Seven Things in Criminology to Pay Attention to

By  //  December 16, 2019

Like most ‘ologies’, criminology is the study of something. In this case, it’s the study of criminal behavior from a scientific aspect.

Like most ‘ologies’, criminology is the study of something. In this case, it’s the study of criminal behavior from a scientific aspect.

Criminology involves studying this behavior at individual, social, and natural levels which may be discussed when paper writing or when you hire someone to write my paper for me.

The overall goal is to manage, control, and ultimately prevent criminal behavior. If you are considering studying criminology or are a student of criminology, here are a few things you should pay attention to. 

1. Criminology Draws from Many Fields

Human behavior is a complex topic. Criminology, therefore, must draw from many disciplines. In addition to a basic understanding of criminal behavior, it involves elements of psychology, psychiatry, sociology, criminal law, and social anthropology. By looking deeply at each of these areas, a greater understanding of human behavior as it pertains to crime can be understood. 

2. Criminology isn’t Like CSI

Many students enter criminology aspiring to be like agents on CSI, solving crimes and earning glory. Often, criminology is the statistical and psychological side of understanding criminal behavior. It is a lot of data analysis and looking over paperwork. 
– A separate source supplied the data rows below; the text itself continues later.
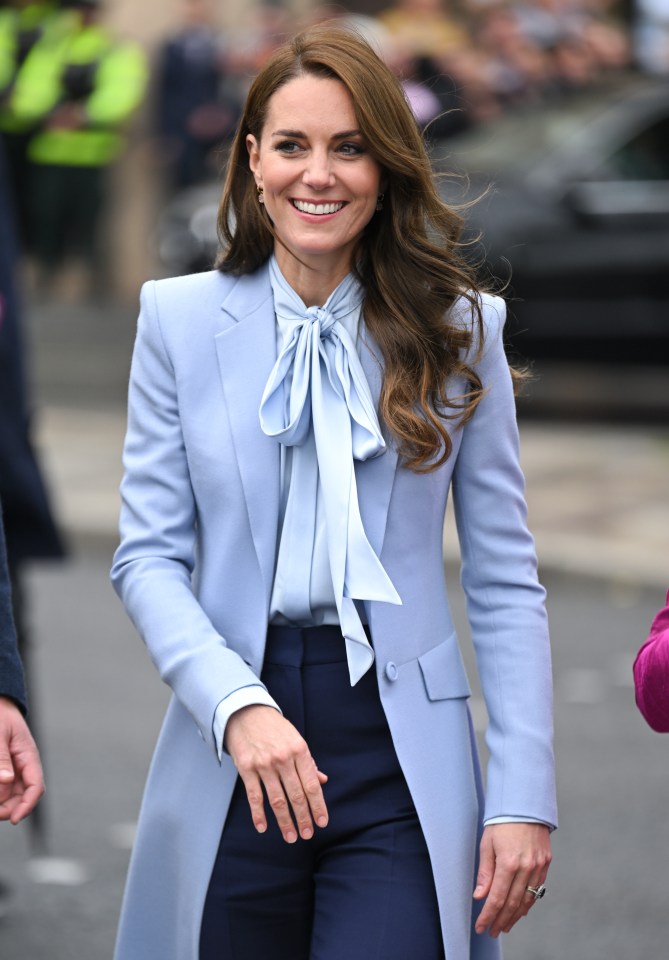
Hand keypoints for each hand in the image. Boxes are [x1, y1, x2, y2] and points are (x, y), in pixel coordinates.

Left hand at [0, 697, 44, 823]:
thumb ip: (2, 758)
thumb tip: (7, 781)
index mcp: (28, 756)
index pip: (36, 787)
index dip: (27, 805)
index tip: (14, 818)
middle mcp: (23, 766)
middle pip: (23, 796)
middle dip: (10, 808)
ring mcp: (13, 769)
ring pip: (11, 795)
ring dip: (2, 802)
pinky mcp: (3, 770)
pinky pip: (3, 788)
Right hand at [224, 704, 327, 843]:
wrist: (246, 713)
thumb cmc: (275, 728)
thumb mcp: (296, 740)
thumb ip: (308, 762)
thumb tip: (322, 781)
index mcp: (299, 750)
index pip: (311, 785)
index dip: (318, 806)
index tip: (322, 822)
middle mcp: (283, 759)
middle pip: (296, 795)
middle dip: (303, 818)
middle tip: (307, 834)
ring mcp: (264, 764)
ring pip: (277, 800)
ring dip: (285, 821)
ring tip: (291, 837)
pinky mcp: (246, 768)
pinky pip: (254, 796)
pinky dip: (258, 814)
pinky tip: (263, 827)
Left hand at [473, 822, 551, 937]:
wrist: (525, 803)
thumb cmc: (502, 821)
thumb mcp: (487, 843)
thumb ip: (485, 872)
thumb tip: (480, 896)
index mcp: (508, 863)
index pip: (496, 898)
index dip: (488, 916)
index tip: (482, 927)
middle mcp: (526, 867)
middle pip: (513, 903)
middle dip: (501, 920)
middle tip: (493, 931)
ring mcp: (538, 866)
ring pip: (527, 899)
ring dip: (515, 915)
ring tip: (505, 925)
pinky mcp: (546, 863)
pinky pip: (537, 889)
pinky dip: (528, 902)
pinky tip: (520, 909)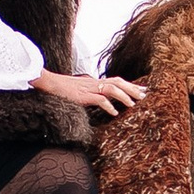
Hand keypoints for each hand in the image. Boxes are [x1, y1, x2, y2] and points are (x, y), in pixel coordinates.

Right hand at [33, 68, 148, 119]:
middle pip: (118, 82)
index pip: (116, 81)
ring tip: (133, 104)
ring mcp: (89, 88)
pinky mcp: (83, 95)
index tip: (142, 89)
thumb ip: (91, 93)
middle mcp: (95, 83)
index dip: (130, 85)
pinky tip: (115, 112)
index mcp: (95, 82)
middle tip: (144, 95)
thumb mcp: (80, 90)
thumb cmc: (62, 88)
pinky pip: (99, 99)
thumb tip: (101, 99)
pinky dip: (109, 106)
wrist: (49, 83)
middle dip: (132, 88)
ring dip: (124, 96)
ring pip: (112, 88)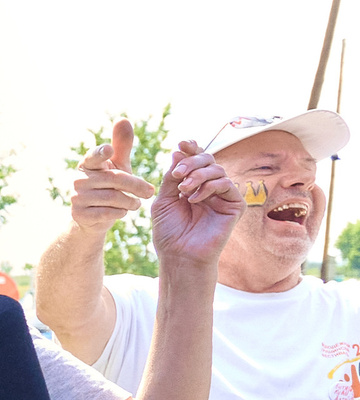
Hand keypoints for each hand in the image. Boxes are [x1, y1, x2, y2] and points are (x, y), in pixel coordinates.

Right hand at [68, 120, 153, 236]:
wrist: (92, 217)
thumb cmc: (108, 186)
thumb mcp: (117, 165)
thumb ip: (121, 144)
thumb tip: (123, 119)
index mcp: (87, 164)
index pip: (94, 156)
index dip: (101, 153)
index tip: (109, 149)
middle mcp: (79, 180)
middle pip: (113, 179)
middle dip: (135, 185)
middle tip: (150, 191)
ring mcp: (76, 198)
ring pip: (112, 197)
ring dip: (129, 201)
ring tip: (137, 203)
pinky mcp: (79, 215)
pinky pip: (107, 213)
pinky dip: (120, 213)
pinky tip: (123, 212)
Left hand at [150, 139, 243, 267]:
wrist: (178, 255)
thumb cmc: (169, 231)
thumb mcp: (163, 200)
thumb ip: (171, 177)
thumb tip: (178, 151)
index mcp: (193, 185)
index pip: (197, 161)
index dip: (192, 149)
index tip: (182, 143)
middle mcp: (210, 188)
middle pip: (209, 160)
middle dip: (192, 162)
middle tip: (178, 173)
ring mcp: (223, 196)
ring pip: (218, 170)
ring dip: (198, 175)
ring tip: (183, 189)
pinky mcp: (235, 206)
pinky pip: (227, 184)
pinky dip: (208, 187)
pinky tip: (194, 199)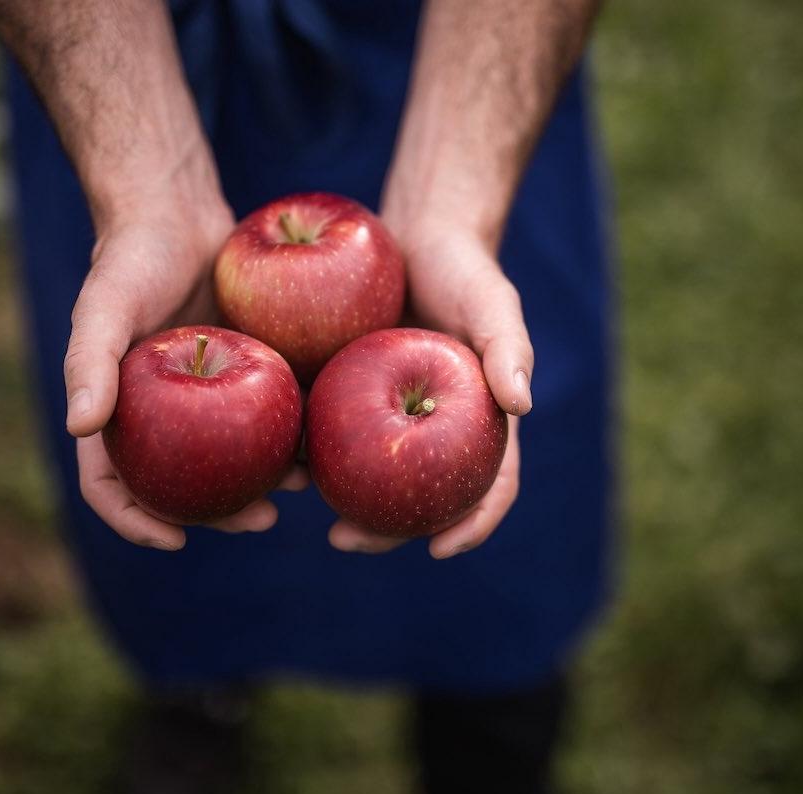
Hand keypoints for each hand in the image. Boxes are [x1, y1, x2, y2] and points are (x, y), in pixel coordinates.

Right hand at [66, 188, 307, 550]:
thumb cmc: (132, 255)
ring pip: (234, 457)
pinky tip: (322, 440)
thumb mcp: (105, 305)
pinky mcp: (246, 371)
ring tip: (305, 484)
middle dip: (221, 512)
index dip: (136, 521)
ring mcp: (206, 399)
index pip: (113, 484)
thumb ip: (88, 362)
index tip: (175, 541)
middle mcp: (162, 415)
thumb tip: (79, 429)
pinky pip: (266, 414)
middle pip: (185, 484)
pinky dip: (290, 433)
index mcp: (119, 412)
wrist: (181, 212)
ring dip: (266, 480)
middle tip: (263, 521)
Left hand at [328, 225, 532, 558]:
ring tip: (301, 502)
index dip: (471, 524)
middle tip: (344, 540)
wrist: (412, 235)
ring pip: (367, 476)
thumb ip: (508, 347)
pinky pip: (329, 431)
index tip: (440, 550)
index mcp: (478, 425)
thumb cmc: (464, 268)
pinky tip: (280, 454)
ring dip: (336, 498)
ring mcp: (387, 417)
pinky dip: (309, 449)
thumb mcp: (492, 301)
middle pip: (416, 498)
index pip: (488, 486)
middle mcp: (433, 432)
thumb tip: (522, 404)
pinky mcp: (347, 394)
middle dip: (384, 531)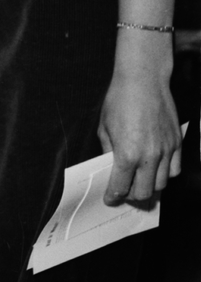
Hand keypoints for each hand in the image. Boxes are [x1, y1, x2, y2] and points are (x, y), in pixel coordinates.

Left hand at [98, 33, 181, 204]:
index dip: (113, 196)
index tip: (110, 199)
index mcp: (127, 154)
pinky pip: (175, 170)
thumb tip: (110, 167)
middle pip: (144, 192)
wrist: (143, 81)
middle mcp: (149, 156)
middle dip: (132, 196)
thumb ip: (108, 151)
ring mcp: (166, 151)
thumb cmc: (119, 101)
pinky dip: (165, 175)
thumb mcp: (104, 127)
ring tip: (140, 183)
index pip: (121, 186)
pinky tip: (156, 170)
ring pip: (162, 185)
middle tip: (125, 193)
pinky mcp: (177, 144)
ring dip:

3. Don’t Save Reading for Reading Week

Criminology requires students to understand a wide range of topics. To get the core topics covered for the next week, professors often assign reading for one week and assignments in another. Of course, many students put off reading during the reading week because it is an opportunity to catch up on other classes or even travel back home to visit family. Instead, get it out of the way ahead of time so you can enjoy yourself on your off weeks. 

4. You Don’t Need to Purchase Every Textbook

Even when a book is on your required resources, it does not mean you’ll need it for the whole course. Diverse programs like criminology draw from many subjects. This means there will be a lot of resources you’ll need to read each week. When buying books, check out book lending programs through your school’s library or even Amazon. Many colleges also have a book buy-back, where they buy back books in good condition to sell to future students. 

5. Don’t Limit Your Job Positions

Have you thought about what you’ll do with your criminology degree once you graduate? Criminology can be used to gain insight into many types of jobs.

Some people may study statistics and work toward prevention, while others might work on rehabilitating criminals after being in prison.

Some other common jobs for this field include paralegal, FBI field agent, probation and parole officer, and security officer. These all rely on skills that you learn as a criminology major. 

6. Get a Greater Understanding for the Field

Criminology is a specialized field. There are many different places to look for help including:

  • Academy of Criminal Justice Sciences- The ACJS is related to the study of criminology. Becoming a member lets you access publications, as well as professional development opportunities. 
  • American Society of Criminology- The ASC offers many benefits to members including criminology-related publications and journals, opportunities for further education, annual meetings, and more. 

7. Look at Resources for Landing Your First Job

The Bureau of Labor Statistics is a great place to start if you want an idea on the average pay for someone with a criminology degree. You’ll also learn about the location and availability of jobs across the United States. 

Studying criminology lets students gain an in-depth understanding of human motivation and the criminal mind. In addition to studying forensics, criminology students learn to focus on patterns and learn more about the mind.

Through identifying core individual and societal issues that contribute to criminal behaviors, preventative measures can be taken.